Le budget 2026 : acte fondateur d’un désengagement
La loi de finances 2026 constitue le marqueur central de cette inflexion. La baisse cumulative de près de 2,3 milliards d’euros entre 2024 et 2026, la chute de l’APD à environ 0,38 % du RNB, la réduction drastique de l’aide humanitaire (–67 %) et la division par trois des contributions volontaires aux Nations unies traduisent un changement de philosophie. La solidarité multilatérale recule au profit d’une approche plus sélective et stratégique.
L’AFD : continuité affichée, redéploiement discret
Si l’Agence française de développement maintient ses volumes globaux, la réduction de l’enveloppe consacrée à l’Afrique francophone révèle un déplacement des priorités. L’aide devient un instrument de politique étrangère orienté vers le rendement géopolitique.

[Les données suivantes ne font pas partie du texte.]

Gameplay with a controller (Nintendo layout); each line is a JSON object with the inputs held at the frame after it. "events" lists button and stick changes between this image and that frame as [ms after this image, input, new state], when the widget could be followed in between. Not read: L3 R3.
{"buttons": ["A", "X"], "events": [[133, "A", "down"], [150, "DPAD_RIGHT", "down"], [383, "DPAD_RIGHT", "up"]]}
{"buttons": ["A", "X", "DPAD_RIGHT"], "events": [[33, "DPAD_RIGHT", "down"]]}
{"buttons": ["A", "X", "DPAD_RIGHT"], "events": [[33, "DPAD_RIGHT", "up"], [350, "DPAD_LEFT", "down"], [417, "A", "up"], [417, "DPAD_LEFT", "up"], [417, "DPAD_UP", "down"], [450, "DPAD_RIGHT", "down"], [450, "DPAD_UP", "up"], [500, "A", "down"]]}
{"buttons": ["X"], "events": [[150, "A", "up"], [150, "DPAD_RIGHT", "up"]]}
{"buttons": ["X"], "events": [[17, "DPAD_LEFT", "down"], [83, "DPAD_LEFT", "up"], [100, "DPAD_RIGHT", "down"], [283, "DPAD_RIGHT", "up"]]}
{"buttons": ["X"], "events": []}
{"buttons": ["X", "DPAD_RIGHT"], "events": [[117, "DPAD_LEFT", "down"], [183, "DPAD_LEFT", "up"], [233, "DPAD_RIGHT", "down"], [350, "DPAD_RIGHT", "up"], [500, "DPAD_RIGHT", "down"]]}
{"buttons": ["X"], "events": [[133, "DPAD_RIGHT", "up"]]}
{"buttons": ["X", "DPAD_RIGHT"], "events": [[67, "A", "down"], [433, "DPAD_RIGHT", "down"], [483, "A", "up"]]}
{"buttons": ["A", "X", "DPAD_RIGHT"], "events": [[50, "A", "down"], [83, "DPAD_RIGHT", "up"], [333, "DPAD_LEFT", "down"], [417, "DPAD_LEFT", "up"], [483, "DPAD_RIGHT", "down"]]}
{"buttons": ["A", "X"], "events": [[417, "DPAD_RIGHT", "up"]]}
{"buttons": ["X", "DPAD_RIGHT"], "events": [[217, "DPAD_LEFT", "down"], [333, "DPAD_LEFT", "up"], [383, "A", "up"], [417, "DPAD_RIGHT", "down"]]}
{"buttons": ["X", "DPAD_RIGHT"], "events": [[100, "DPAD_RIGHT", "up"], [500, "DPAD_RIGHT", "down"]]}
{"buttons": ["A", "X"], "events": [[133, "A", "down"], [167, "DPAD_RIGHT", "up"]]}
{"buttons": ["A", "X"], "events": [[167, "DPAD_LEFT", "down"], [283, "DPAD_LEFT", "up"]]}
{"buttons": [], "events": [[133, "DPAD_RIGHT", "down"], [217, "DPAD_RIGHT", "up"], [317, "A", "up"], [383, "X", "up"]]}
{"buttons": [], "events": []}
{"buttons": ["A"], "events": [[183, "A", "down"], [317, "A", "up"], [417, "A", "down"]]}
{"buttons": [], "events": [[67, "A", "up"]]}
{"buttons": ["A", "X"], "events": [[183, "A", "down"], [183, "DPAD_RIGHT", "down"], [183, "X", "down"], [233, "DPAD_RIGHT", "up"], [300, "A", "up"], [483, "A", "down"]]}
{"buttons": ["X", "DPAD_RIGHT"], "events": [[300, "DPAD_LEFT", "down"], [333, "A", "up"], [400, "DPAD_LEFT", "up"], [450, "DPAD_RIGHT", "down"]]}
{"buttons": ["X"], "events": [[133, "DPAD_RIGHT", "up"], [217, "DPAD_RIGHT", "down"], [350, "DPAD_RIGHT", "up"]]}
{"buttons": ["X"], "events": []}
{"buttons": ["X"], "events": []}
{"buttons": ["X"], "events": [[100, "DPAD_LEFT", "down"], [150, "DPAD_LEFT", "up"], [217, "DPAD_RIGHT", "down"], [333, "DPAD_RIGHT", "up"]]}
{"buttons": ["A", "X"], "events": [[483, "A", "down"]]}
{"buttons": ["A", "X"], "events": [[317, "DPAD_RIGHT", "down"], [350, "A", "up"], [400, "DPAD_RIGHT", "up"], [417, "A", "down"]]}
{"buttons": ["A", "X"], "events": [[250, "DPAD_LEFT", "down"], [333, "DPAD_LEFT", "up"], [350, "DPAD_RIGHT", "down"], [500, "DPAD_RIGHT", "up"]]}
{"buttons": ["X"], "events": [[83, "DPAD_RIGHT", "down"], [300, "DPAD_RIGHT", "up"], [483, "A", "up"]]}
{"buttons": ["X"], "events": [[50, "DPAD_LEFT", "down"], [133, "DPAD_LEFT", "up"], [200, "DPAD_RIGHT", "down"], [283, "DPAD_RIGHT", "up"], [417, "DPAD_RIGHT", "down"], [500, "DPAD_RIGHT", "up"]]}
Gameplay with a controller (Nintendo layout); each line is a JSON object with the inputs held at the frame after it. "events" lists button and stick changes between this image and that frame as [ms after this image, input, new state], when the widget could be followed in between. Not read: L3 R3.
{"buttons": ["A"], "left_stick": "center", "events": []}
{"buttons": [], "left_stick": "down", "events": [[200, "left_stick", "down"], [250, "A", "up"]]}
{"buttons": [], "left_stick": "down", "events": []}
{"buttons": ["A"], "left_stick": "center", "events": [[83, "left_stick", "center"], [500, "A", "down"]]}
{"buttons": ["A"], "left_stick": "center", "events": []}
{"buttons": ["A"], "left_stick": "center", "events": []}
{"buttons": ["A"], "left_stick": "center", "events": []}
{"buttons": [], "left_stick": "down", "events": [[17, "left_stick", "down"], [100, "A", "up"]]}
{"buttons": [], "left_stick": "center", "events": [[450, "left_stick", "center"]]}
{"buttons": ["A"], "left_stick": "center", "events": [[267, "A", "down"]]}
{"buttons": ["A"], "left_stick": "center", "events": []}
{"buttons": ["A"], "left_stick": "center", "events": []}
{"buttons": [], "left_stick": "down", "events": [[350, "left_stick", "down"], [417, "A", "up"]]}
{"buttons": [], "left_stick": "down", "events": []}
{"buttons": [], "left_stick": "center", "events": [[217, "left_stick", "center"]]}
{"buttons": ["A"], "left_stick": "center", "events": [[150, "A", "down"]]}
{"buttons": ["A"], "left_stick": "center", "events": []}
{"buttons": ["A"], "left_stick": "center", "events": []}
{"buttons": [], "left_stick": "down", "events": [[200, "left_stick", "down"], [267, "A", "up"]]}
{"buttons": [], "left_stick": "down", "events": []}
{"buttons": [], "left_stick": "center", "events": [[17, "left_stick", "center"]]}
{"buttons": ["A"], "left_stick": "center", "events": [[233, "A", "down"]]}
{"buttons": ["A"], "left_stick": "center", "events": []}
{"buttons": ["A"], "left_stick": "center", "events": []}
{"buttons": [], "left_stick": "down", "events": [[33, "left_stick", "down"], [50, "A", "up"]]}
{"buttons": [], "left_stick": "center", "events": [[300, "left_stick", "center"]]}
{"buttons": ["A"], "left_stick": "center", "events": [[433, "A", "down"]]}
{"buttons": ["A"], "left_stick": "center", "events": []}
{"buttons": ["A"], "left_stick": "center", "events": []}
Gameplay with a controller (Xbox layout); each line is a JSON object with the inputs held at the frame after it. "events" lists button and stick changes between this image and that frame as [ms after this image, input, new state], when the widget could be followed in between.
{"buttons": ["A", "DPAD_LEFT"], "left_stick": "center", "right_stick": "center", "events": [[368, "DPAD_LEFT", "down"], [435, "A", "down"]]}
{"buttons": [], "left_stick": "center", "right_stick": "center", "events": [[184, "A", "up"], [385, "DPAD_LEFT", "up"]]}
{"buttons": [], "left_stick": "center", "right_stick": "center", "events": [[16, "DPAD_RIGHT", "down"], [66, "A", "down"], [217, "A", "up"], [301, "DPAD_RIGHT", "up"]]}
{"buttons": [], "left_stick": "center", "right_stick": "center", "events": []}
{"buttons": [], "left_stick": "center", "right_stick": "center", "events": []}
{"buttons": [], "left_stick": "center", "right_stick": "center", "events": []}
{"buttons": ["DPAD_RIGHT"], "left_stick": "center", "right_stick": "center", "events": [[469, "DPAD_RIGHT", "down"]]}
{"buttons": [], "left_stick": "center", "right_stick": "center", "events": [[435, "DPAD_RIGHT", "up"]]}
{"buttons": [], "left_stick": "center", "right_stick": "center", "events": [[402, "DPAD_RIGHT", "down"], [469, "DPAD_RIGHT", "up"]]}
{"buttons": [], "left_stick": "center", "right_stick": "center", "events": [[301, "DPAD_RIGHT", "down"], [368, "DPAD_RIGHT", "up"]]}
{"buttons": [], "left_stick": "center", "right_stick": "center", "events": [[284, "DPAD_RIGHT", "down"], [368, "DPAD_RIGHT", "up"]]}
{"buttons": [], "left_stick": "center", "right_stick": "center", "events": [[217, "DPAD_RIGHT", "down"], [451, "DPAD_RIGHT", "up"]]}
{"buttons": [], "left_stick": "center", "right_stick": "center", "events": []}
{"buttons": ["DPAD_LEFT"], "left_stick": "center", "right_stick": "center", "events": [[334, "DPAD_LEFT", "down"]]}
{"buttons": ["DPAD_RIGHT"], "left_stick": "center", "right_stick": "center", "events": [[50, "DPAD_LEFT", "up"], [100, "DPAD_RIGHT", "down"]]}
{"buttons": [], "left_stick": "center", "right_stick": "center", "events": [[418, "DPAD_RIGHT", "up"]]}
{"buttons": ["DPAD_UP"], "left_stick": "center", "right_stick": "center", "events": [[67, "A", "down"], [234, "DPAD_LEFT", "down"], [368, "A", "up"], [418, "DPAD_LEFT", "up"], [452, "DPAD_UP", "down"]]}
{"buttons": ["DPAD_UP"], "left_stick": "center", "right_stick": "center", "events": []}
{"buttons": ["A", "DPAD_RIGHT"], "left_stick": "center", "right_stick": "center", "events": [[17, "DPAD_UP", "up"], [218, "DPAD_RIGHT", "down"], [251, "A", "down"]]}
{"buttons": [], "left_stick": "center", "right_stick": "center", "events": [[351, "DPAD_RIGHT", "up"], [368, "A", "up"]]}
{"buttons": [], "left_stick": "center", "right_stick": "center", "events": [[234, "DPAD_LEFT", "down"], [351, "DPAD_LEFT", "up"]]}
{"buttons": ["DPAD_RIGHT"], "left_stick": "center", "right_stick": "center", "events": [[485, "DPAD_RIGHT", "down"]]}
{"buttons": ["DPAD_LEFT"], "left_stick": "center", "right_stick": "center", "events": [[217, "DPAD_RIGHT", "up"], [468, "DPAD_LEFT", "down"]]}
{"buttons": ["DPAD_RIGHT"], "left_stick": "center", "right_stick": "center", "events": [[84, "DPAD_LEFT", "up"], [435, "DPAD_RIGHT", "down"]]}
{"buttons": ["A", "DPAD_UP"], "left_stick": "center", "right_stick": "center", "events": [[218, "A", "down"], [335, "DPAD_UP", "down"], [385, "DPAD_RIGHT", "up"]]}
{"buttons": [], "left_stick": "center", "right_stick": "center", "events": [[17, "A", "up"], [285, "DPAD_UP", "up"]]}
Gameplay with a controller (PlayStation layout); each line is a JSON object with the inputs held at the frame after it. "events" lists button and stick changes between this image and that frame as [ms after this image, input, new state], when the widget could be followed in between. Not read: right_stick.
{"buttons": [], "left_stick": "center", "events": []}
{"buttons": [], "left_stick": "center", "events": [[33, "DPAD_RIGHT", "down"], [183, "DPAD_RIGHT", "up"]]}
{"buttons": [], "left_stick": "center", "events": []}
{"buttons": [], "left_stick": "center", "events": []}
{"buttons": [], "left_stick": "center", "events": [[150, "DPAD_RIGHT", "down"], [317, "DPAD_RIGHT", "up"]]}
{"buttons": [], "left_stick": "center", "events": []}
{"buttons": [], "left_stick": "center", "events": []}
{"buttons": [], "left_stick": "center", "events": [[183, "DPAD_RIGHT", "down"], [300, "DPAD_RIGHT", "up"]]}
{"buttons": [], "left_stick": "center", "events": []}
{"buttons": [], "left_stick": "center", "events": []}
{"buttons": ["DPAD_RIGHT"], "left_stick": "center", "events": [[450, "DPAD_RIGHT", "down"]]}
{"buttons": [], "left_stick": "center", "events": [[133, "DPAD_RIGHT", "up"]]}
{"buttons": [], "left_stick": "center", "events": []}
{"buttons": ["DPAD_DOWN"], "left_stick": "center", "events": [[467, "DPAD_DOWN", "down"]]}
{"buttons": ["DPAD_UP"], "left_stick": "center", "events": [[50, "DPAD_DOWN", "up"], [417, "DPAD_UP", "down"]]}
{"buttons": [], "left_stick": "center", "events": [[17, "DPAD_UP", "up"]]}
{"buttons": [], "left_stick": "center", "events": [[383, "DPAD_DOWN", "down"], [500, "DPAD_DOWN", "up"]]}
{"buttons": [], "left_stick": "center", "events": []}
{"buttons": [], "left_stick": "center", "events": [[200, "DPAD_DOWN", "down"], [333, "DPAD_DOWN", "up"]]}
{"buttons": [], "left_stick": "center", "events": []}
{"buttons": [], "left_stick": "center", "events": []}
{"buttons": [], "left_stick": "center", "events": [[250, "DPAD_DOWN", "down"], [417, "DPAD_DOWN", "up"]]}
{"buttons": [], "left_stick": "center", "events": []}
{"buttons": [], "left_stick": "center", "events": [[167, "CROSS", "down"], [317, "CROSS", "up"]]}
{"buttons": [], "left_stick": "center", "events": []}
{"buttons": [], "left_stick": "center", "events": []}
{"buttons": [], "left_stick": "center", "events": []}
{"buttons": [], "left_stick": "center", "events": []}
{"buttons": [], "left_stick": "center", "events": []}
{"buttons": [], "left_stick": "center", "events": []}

Le crépuscule de la Françafrique
Le système d’interdépendances asymétriques structuré après les indépendances africaines est aujourd’hui à bout de souffle. Les retraits militaires au Sahel, les revendications souverainistes au Sénégal et la brouille persistante avec l’Algérie témoignent d’une rupture profonde. La Françafrique ne disparaît pas par décision unilatérale : elle s’effrite sous la pression des sociétés africaines.
L’Inde : pivot d’une nouvelle architecture stratégique
La séquence diplomatique franco-indienne illustre la nouvelle orientation. Coopérations industrielles, contrats de défense et investissements dans l’intelligence artificielle s’inscrivent dans une logique de partenariat d’égal à égal. L’Inde devient un acteur central de la stratégie indo-pacifique française.
Multipolarité et realpolitik : un choix à haut risque
Dans un monde fragmenté où la Russie, la Chine et les États-Unis redéfinissent les équilibres, la France tente de passer d’une puissance post-coloniale à une puissance d’équilibre. Le risque demeure toutefois réel : perdre son influence historique sans consolider durablement ses nouvelles alliances.